____ Information

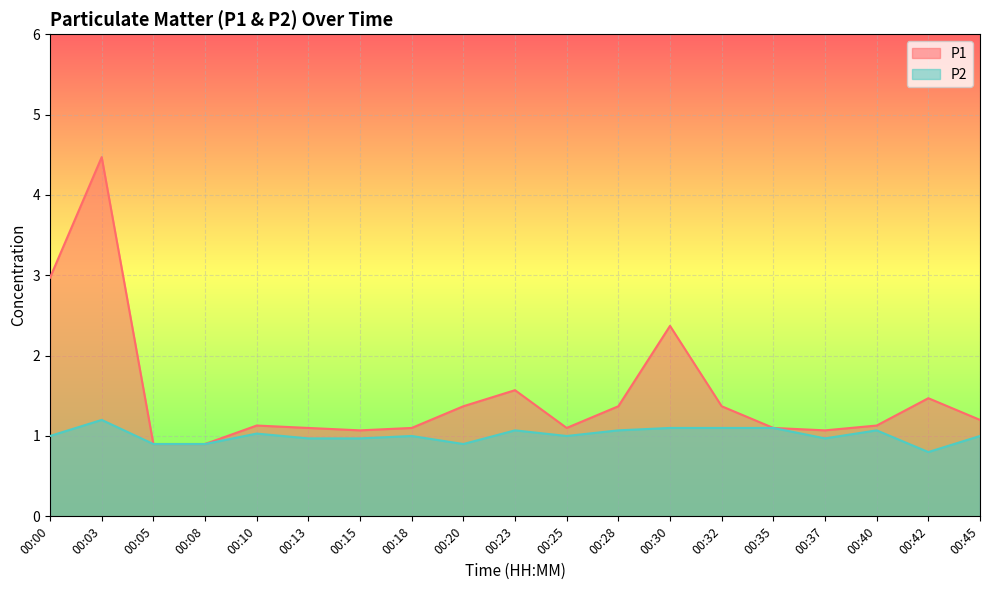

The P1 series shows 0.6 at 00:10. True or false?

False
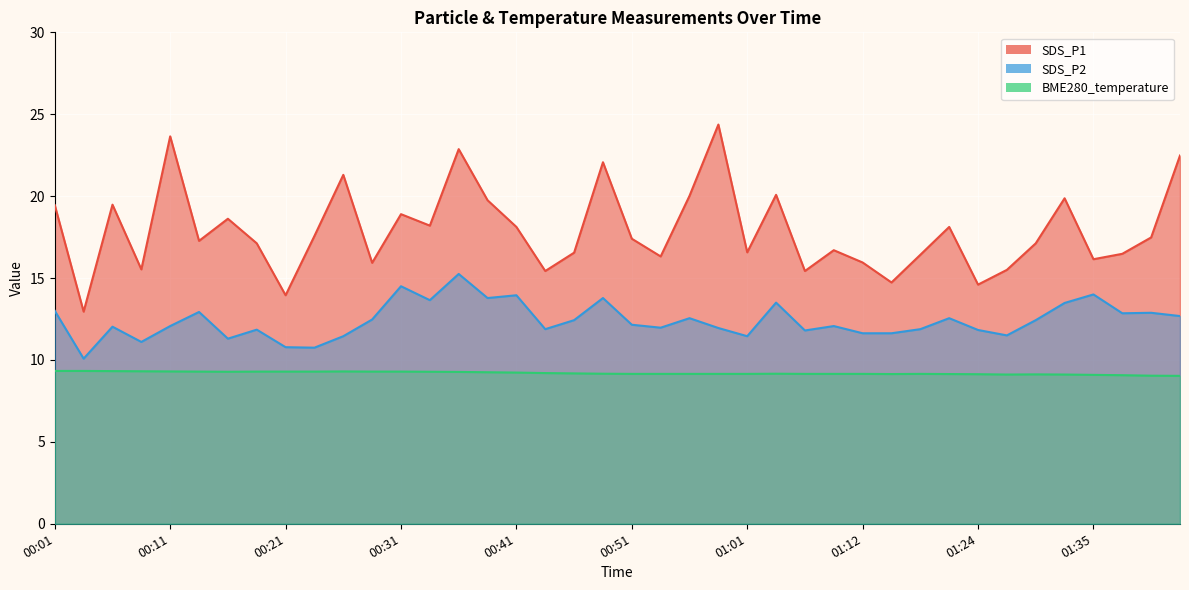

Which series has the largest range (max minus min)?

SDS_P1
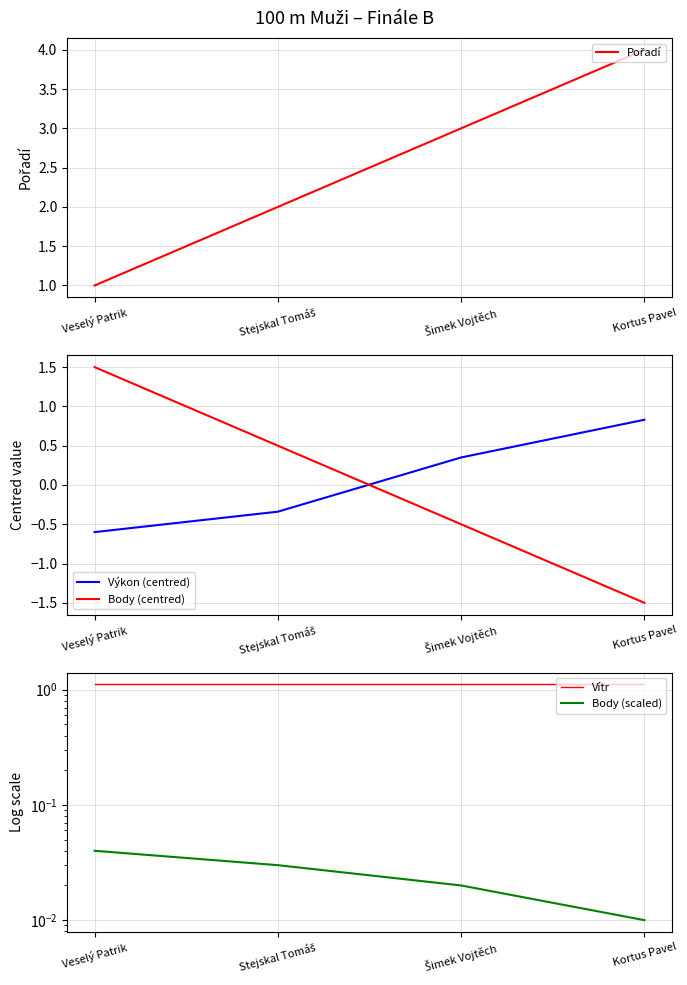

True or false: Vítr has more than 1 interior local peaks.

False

________

▸ Work instruction
Locate every line in the records above that contains the word "series", and copy each of those lines.

▸ Solution
The P1 series shows 0.6 at 00:10. True or false?
Which series has the largest range (max minus min)?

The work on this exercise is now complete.